Sejarah Hukum Perbankan di Indonesia
Perkembangan hukum
perbankan di Indonesia diklasifikasikan menjadi bebrapa periode yaitu:
· Masa penjajahan
Belanda
Sejarah perbankan dan
hukum perbankan dimulai sejak zaman VOC. Suatu perusahaan dagang yang
beroperasi sebagai bank yakni dengan berdirinya De Nederlandsce Handel
Maatschappij (NHM) pada tahun 1824. Pada tahun 1827 Belanda secara resmi
mendirikan sebuah bank yang disebut De Javasche Bank yang sekarang menjadi Bank
Indonesia, sementara Nederlandsce Handel Maatschappij (NHM) kemudian menjadi
Bank Ekspor Impor Indonesia. Tahun 1857 didirikan bank swasta dengan nama NV
Escompto Bank yang kemudian dinasionalisasikan menjadi Bank Dagang Negara.
Zaman pemerintahan Hindia Belanda Lembaga Perkreditan Desa sudah diakui
terutama setelah dikeluarkannya S. 1929 Nomor 357, tanggal 14 September 1929
yang berisikan ketentuan tentang badan-badan perkreditan desa dalam
provinsi-provinsi di Jawa dan Madura diluar wilayah Kotapraja (kabupaten).
· Masa pemerintahan
Jepang
Masa pendudukan Jepang
bank-bank yang sudah ada ditutup atau dikuasai olehpemerintah bala tentara
Jepang.

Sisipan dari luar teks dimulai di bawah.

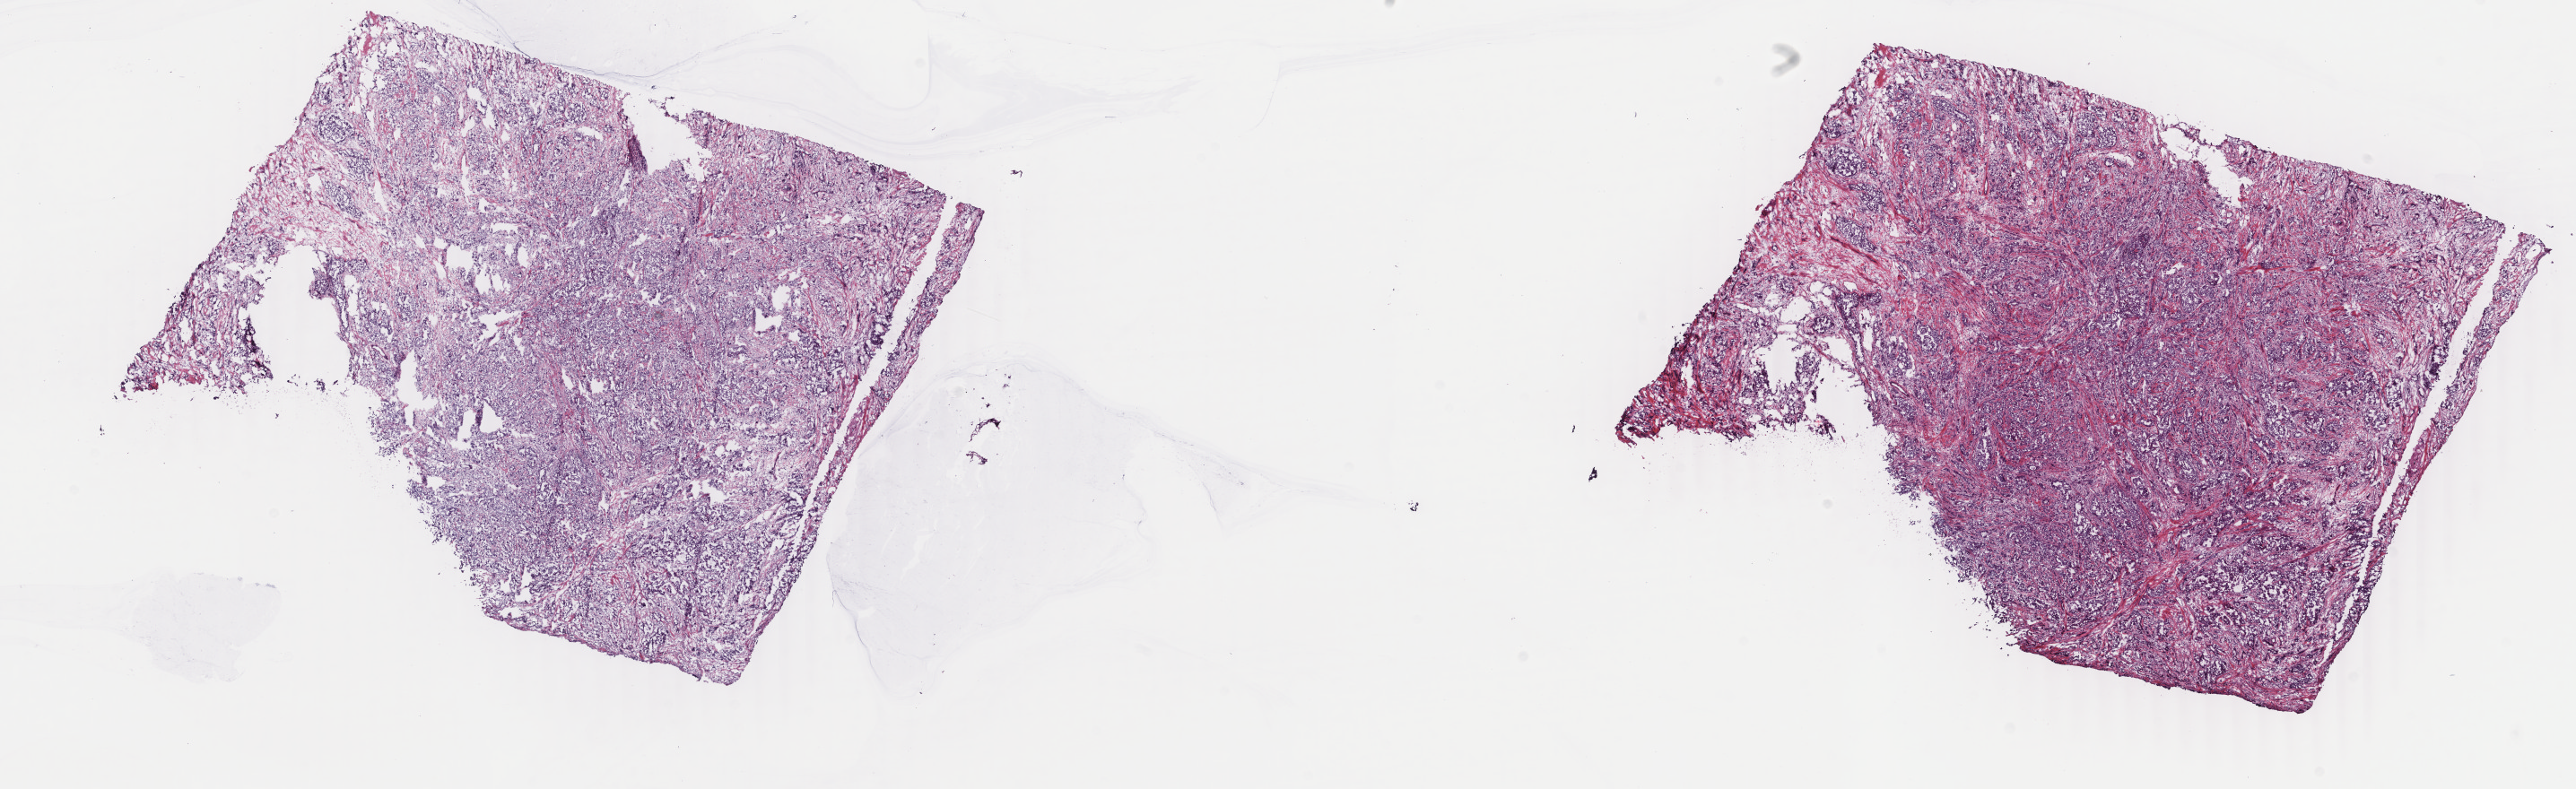
Whole-slide histology image, H&E, low-resolution overview of the scanned area, about 22.8 x 7.0 mm (acquisition: 40x scan), frozen section from the top of the tissue portion, breast, primary tumour sample. Female, age 26 years at initial diagnosis. Composition of this section per pathologist review: tumour cells 80%, tumour nuclei 80%.
Diagnosis: Infiltrating duct carcinoma, NOS.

Satu-satunya bank yang dikuasai oleh Indonesia adalah Bank Rakyat
Indonesia. Tetapi pada masa pemerintahan Jepang, beberapa bank yang ditutup
oleh pemerintah Hindia Belanda kemudian dibuka kembali, seperti Bank of Taiwan,
Yokohama Bank, Mitsui Bank dan Nanpo Kaihatsu Kinko yang pada tanggal 1 Apri
1943 membuka 4 kantor di pulau Jawa dan Sumatera.
· Masa orde lama
Dalam Sidang Dewan
Menteri tanggal 19 September 1945 Indonesia mengambil keputusan untuk
mendirikan sebuah bank sirkulasi berbentuk bank milik Negara. Pelaksanaannya
dipercayakan kepada R.M Margono Djojohadikusumo. Realisasinya pada tanggal 14
Oktober 1945 dengan akta notaris P.M Soerojo terbentuklah Yayasan Pusat Bank
Indonesia.
Tanggal 17 Agustus
1946 diresmikanlah Bank Negara Indonesia 1946, yang didirikan berdasarkan
peraturan pemerintah pengganti undang-undang nomor 2 tahun 1946, pada tanggal 5
Juli 1946. Selain sebagai bank komersil, BNI ’46 juga berfungsi sebagai bank
sentral. Bank pemerintah lainnya adalah Bank Rakyat Indonesia yang beroperasi
berdasarkan peraturan pemerintah nomor 1 tahun 1946. Disamping berdirinya
bank-bank pemerintah pada masa awal-awal kemerdekaan banyak pula berdiri
bank-bank swasta sampai kedaerah-daerah.
Pengaturan dalam
undang-undang mengenai perbankan untuk pertama kali diatur dalam Undang-undang
Nomor 11 tahun 1953 tentang undang-undang pokok Bank Indonesia, yang kemudian
dicabut dengan undang-undang nomor 14 tahun 1967. undang-undang nomor 14 tahun
1967 ini kemudian dicabut kembali dengan undang-undang nomor 7 tahun 1992 dan
diubah lagi dengan undang-undang nomor 10 tahun 1998.
Bank Belanda yang
pertama kali dinasionalisasikan adalahNasionale Handels Bank yang merupakan
sebuah perseroan terbatas yang bergerak dibidang pembiayaan perusahaan
perkebunan. Lalu pemerintah menasionalisasikan juaga PT Escompto Bank, untuk
keperluan tersebut pemerintah mendirikan bank Dagang Negara dengan
undang-undang nomor 13/prp/1960. Disamping bank-bank hasil nasionalisasi
bank-bank pemerintah Belanda, pada masa tersebut berdiri pula Bank-bank
Pembangunan Daerah yang dimiliki dan dikelola oleh pemerintah daerah.
· Masa orde baru sebelum
pakto 1988
Tumbangnya rezim
pemerintahan orde lama, maka masalah pembangunan ekonomi dan pembenahan moneter
dikembangkan secara serius. Dengan demikian digunakanlah prinsip anggaran
berimbang dan lalu lintas devisa besar. Oleh karena itu pada tahun 1967 dengan
undang-undang nomor 14 tahun 1967 diundangkanlah undang-undang perbankan yang
baru, yang diikuti dengan pembuatan undang-undang tentang bank sentral nomor 13
tahun 1968 yang menggantikan undang-undang pokok Bank Indonesia tahun 1963.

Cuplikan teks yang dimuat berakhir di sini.